Extrait à lire:
════════
Nigéria : en dehors des Etats d’Edo et du Delta, les femmes s’étant extraites des réseaux de prostitution sont éligibles à la protection subsidiaire.

Saisie du recours d’une femme nigériane originaire de l’Etat fédéré de Lagos alléguant s’être extraite d’un réseau de prostitution, la Cour a octroyé à l’intéressée le bénéfice de la protection subsidiaire sur le fondement de l’article L. 512-1, 2° du CESEDA.
Cette décision est conforme à la jurisprudence du Conseil d’Etat relative au traitement de la demande d’asile fondée sur l’implication forcée dans un réseau de traite des êtres humains au Nigeria. Pour mémoire, la Haute assemblée a prescrit au juge de l’asile, dans une décision Edosa Felix , de rechercher si la société environnante ou les institutions nigérianes perçoivent les femmes victimes d’un réseau de traite des êtres humains comme ayant une identité propre, constitutive d'un groupe social au sens de l’article 1er A, 2 de la Convention de Genève, avant de définir, avec sa décision Adeniyi , le groupe social des femmes victimes de réseaux de trafic d’êtres humains dans l’Etat d’Edo, comme celui des« femmes nigérianes originaires de l'Etat d'Edo, victimes d’un réseau de traite des êtres humains à des fins d’exploitation sexuelle » (qui) « sont effectivement parvenues à s’extraire d’un tel réseau » : elles « partagent une histoire commune et une identité propre, perçues comme spécifiques par la société environnante dans leur pays ».
════════
Données fournies:

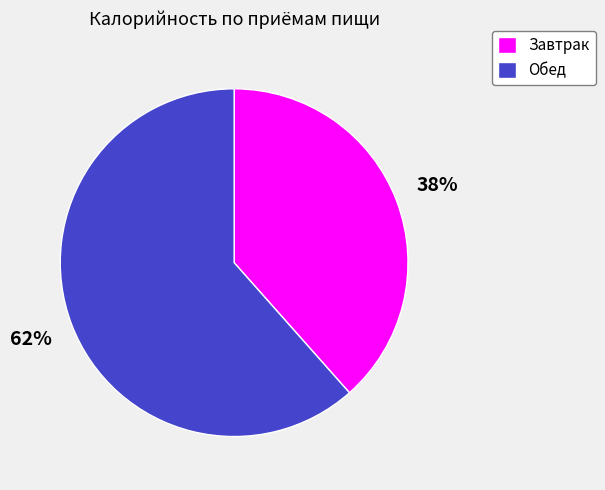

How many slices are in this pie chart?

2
════════
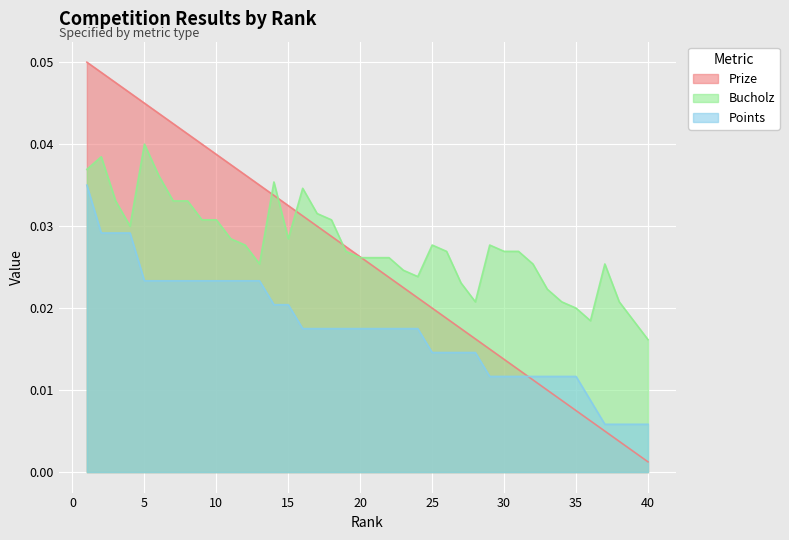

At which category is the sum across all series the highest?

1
════════
Consigne: Transcrivez le passage de l'extrait sur la protection des Nigérianes sorties de la prostitution compris entre « Nigéria : en » et « 2° du CESEDA. », ces deux passages inclus.

Solution:
Nigéria : en dehors des Etats d’Edo et du Delta, les femmes s’étant extraites des réseaux de prostitution sont éligibles à la protection subsidiaire.

Saisie du recours d’une femme nigériane originaire de l’Etat fédéré de Lagos alléguant s’être extraite d’un réseau de prostitution, la Cour a octroyé à l’intéressée le bénéfice de la protection subsidiaire sur le fondement de l’article L. 512-1, 2° du CESEDA.